> _Directions for this task_
Looking at the records below, say how many lines include "into", and add nothing else.

> _Data to process_

....

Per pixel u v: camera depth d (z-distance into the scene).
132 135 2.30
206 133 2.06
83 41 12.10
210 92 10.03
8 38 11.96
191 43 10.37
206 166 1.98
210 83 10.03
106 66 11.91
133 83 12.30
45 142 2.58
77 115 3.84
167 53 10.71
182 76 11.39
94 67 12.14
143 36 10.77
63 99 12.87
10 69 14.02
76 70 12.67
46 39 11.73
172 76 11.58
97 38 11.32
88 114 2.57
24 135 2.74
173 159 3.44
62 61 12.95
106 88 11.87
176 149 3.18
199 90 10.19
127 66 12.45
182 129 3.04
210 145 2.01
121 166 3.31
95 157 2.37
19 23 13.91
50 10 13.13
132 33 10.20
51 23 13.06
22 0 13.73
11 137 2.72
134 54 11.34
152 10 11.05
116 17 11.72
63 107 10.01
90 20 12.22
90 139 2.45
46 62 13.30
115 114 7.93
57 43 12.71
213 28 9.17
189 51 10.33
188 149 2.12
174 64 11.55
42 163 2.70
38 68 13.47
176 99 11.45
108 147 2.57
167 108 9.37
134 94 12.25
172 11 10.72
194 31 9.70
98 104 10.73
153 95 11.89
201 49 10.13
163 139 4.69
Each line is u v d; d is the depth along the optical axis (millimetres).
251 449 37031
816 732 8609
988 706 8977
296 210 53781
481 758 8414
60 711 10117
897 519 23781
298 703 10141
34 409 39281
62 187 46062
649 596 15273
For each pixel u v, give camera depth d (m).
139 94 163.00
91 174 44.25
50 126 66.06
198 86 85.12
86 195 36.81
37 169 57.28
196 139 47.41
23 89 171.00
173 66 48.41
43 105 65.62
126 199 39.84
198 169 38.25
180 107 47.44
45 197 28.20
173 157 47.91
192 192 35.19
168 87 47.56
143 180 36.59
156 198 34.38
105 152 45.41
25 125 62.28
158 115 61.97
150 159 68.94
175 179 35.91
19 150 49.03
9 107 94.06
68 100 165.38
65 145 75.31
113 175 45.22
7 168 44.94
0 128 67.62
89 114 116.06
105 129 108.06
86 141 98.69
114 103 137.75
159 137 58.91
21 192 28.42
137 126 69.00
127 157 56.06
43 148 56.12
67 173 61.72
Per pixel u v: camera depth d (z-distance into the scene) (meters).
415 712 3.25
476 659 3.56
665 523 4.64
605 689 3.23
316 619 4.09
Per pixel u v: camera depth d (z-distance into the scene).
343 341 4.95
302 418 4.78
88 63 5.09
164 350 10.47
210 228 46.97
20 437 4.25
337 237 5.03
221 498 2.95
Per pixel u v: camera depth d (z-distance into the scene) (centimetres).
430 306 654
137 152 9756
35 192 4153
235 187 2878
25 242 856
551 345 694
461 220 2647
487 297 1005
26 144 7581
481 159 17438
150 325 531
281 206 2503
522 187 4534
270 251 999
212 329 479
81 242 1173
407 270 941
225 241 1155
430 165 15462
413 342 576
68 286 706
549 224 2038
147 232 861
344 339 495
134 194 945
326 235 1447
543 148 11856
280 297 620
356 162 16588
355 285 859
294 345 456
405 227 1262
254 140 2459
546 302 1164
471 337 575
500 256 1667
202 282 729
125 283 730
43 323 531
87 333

....

> _Response box_
4